Anyway, you get the idea. Butters vacillates between running his kissing company like it’s just another game and, after a little counseling from some more seasoned colleagues at the Playas Ball, running it like The Game, including telling Wendy she should put her mouth to work making some motherfucking money. There’s also a brief hint that Butters’ new attitude might result in some sort of cathartic conflict with the core foursome of Stan, Kyle, Kenny, and Cartman, but this never really develops—outside of a brief confrontation with Kyle, anyway, where Butters points out that all men pay for “kisses” in one way or another, whether it's five bucks or five hours of listening to their woman’s motherfucking problems. (Which probably would have been a much funnier observation, were it not a familiar joke from the Tucker Max/Eric Schaeffer/every douchenozzle’s blog ever school of comedy.)

Meanwhile, in the similarly repetitious B-story, the local cops get wind of the new prostitution ring in town, and the lieutenant decides the best way to sniff it out is to send someone undercover—namely himself in an unconvincing wig and fishnets. The gag here was that the lieutenant lets his sting operations drag on way longer than they need to, usually until well after his john has climaxed. Watching these set-ups get increasingly demeaning was a little obvious, albeit sort-of funny—and it goes without saying that South Park is one of the few shows on TV that could pull off a “farting semen collected from a gang-bang into a plastic bag” joke and not have it seem completely gratuitous. (Though I’ve heard good things about Modern Family.)

And actually, the way the two plots met at the end—with the lieutenant being whisked away to a charming Swiss chateau by his former pimp, and in the process reminding Butters about the importance of true love when it comes to putting your motherfucking mouth to work—was a fairly clever way to let both stories end on their own terms, without, say, a more predictable interference from Butters’ parents. But again, it was basically one note, and heavily dependent on how funny you find the idea of a man (even a cartoon one) in women’s clothing—which, really, is as well-worn a comedy trope as making wide-eyed wholesome characters say and do naughty things.

So, it was no “Butters’ Very Own Episode”—and honestly, as a lark about our favorite kids getting mixed up in the world of prostitution, it wasn’t nearly as funny as Jimmy’s date with Nut-Gobbler in “Erection Day.” (It’s also not a good sign that, in the space where I normally jot down memorable quotes, I have nothing outside of, “You wouldn’t believe the time of night some fellas want to kiss.”) All in all, pretty much the definition of “average” for me, bitches.

Grade: C

Stray observations:

– Hey, a throwaway ACORN gag. That ought to get the ol’ “Parker and Stone are Republicans” debate moving again.

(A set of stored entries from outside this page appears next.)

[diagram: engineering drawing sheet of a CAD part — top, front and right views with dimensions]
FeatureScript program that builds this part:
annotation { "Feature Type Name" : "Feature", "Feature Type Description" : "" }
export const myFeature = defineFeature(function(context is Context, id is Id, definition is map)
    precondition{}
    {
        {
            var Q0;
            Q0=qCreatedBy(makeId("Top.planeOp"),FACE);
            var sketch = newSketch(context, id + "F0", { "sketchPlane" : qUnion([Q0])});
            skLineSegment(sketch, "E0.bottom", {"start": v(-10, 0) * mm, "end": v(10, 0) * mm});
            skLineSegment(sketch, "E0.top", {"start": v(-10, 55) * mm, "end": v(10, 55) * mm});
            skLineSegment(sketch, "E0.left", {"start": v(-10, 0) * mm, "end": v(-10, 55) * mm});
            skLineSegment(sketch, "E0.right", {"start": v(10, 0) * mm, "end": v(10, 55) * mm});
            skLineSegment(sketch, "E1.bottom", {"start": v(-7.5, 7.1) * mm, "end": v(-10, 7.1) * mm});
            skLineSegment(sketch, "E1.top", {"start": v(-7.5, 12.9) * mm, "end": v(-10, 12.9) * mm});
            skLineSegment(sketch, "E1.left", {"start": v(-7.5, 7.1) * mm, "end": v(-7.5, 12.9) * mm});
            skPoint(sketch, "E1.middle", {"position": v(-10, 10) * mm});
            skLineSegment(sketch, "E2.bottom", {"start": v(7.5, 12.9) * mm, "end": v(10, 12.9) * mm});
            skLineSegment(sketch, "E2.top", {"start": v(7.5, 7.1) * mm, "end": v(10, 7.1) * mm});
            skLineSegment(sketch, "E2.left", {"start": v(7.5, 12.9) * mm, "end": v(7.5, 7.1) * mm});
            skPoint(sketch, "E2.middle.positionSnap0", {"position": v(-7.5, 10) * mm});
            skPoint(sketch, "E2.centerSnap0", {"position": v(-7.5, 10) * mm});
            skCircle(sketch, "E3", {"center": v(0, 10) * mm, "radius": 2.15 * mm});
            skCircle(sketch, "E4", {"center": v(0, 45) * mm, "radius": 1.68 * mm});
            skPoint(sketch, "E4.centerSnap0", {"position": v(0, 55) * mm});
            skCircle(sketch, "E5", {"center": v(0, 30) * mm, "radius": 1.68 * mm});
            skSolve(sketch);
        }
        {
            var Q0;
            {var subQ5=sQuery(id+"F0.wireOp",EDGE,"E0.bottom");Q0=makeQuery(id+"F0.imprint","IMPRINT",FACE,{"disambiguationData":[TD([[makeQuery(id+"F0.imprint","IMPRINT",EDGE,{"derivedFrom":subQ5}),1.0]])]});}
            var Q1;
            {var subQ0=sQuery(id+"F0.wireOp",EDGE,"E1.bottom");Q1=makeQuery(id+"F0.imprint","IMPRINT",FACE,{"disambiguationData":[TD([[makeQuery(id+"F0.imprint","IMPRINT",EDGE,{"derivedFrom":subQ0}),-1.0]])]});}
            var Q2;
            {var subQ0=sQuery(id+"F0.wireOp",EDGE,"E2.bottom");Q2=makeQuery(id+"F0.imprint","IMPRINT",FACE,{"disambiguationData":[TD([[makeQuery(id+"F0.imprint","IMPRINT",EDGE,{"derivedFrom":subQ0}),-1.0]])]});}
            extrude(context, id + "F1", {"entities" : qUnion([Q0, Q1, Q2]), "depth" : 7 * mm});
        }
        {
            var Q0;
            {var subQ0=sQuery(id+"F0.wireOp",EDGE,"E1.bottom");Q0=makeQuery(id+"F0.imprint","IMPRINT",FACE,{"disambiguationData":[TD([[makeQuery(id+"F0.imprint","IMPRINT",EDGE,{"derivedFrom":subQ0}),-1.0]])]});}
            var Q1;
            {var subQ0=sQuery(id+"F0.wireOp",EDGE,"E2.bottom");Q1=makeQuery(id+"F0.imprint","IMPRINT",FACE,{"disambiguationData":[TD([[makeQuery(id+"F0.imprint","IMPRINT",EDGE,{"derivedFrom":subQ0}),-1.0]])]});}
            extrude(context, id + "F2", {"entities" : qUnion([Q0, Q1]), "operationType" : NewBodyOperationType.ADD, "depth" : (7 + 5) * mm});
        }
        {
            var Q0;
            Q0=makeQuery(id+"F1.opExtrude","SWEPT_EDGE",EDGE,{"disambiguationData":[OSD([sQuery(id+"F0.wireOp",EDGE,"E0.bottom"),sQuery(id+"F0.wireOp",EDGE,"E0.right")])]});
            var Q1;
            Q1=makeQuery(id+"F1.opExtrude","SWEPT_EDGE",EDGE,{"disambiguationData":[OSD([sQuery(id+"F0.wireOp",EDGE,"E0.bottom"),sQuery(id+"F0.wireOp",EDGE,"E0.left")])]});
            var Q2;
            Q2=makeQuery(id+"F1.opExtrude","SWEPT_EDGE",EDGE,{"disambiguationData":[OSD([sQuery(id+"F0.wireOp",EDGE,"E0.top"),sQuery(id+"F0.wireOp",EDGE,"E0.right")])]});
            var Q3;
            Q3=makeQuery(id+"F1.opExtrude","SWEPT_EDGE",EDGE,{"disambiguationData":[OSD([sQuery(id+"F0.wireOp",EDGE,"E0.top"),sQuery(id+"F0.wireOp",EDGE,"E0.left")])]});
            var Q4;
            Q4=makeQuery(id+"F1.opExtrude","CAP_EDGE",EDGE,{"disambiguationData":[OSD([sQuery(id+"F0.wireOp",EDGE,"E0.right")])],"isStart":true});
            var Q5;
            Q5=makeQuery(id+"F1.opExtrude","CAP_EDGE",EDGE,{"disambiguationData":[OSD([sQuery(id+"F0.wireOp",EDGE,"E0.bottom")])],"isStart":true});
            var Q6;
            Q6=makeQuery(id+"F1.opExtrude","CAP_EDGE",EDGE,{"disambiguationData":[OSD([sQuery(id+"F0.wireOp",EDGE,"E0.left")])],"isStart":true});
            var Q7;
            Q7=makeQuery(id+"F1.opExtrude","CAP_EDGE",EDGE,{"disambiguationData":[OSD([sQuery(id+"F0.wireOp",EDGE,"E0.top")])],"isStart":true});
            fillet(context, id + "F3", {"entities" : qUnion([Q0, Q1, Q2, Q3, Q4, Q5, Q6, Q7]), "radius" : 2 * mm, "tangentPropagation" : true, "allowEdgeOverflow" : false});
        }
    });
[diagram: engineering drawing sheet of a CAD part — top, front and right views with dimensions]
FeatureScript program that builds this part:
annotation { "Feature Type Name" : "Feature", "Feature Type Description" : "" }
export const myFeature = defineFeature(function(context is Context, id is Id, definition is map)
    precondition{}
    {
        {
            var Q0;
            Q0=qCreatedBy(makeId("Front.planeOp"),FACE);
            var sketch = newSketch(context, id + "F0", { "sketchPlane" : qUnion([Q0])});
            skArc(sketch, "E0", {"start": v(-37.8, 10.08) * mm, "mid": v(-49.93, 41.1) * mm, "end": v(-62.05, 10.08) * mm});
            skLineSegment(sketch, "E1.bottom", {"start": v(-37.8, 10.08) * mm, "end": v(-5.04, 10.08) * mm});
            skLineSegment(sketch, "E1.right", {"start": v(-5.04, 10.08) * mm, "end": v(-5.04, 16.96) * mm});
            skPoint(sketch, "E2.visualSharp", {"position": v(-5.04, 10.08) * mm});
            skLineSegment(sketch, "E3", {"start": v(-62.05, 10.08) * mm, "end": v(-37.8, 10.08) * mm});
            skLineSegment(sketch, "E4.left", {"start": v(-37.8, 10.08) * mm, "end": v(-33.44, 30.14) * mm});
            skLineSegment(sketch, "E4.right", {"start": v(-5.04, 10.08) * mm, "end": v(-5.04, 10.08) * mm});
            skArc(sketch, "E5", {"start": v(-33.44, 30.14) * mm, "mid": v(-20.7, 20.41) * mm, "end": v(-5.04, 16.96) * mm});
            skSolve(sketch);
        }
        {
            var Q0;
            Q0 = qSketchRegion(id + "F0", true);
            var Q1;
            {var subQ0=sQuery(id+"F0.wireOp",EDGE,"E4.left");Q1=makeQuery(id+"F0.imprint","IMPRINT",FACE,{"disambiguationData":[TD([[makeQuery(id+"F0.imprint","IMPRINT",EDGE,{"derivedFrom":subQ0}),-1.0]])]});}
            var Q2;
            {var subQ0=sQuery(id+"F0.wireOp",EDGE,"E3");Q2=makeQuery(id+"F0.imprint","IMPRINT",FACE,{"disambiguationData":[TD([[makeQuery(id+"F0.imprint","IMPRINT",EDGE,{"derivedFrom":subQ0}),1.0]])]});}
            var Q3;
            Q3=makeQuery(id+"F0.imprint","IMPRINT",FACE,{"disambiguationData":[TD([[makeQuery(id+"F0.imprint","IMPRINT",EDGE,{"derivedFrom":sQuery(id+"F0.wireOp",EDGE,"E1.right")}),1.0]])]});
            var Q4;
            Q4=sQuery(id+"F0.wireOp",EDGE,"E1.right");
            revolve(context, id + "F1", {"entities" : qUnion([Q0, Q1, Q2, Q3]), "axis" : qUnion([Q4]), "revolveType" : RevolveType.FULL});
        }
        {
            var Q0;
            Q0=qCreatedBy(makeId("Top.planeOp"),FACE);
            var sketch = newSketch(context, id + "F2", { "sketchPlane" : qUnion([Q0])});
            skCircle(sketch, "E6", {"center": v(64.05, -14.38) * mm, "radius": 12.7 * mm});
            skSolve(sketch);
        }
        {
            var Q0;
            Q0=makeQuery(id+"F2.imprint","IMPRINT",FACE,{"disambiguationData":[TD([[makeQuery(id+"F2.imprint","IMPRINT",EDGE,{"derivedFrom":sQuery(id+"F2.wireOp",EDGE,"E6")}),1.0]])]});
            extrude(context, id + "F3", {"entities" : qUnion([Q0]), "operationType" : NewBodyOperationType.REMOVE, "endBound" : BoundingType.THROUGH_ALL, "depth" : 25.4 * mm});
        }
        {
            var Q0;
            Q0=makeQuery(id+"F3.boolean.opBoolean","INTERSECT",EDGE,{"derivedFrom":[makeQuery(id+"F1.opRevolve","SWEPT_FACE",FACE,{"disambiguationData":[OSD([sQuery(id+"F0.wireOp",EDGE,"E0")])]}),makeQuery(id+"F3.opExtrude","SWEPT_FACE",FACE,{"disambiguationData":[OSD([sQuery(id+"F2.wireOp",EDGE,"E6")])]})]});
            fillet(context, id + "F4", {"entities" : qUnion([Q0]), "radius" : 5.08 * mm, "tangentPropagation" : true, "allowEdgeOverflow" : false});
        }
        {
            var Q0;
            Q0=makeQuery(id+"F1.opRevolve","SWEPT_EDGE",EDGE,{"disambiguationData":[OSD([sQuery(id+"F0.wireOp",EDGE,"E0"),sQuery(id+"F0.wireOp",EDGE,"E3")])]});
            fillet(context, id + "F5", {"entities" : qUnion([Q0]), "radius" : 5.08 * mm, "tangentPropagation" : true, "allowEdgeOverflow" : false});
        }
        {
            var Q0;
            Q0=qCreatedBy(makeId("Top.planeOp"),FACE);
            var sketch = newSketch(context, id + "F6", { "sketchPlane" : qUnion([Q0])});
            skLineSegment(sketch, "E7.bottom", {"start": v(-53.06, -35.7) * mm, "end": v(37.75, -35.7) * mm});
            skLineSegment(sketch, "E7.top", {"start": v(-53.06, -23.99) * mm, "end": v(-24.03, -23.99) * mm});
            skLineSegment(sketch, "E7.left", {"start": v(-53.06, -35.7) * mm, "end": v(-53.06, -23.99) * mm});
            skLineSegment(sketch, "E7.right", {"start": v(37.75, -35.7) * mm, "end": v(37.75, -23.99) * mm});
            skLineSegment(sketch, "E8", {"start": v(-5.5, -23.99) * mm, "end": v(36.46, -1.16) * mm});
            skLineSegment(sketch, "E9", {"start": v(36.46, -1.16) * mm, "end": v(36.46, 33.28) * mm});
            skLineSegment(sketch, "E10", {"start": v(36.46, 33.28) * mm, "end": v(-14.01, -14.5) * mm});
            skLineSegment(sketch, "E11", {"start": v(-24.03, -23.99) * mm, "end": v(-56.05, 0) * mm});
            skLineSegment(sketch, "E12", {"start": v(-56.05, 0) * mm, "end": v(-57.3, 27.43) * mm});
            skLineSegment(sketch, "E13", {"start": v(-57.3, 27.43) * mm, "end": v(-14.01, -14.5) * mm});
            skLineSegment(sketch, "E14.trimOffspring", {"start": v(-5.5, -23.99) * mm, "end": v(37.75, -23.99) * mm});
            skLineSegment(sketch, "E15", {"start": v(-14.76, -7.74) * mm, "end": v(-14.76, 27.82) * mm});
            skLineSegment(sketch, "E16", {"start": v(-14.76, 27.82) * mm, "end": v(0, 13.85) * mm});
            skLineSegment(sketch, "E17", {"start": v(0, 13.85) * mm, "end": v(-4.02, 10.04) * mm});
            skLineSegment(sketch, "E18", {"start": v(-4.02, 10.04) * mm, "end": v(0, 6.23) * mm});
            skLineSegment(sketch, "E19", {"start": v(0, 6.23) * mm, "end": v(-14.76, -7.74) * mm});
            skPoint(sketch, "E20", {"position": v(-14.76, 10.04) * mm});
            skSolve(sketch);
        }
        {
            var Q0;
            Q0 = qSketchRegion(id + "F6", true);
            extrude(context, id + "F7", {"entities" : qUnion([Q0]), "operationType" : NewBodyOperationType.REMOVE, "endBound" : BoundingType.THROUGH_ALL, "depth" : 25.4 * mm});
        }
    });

– It feels like forever since we’ve seen Officer Barbrady do much of anything. Remember when he was seemingly the only cop in town?

– An obvious reference to HBO’s classic Pimps Up, Ho’s Down in the Playas Ball, but I’m pretty sure that outside-the-car shot of the lieutenant calling his john a “nasty fucker” was also lifted from Hookers At The Point—which my wife and I caught some of during our first-ever out-of-town trip together, and thus have a strange nostalgic affection for. So hearing that tonight was kind of like hearing “our song,” which is all kinds of disturbing.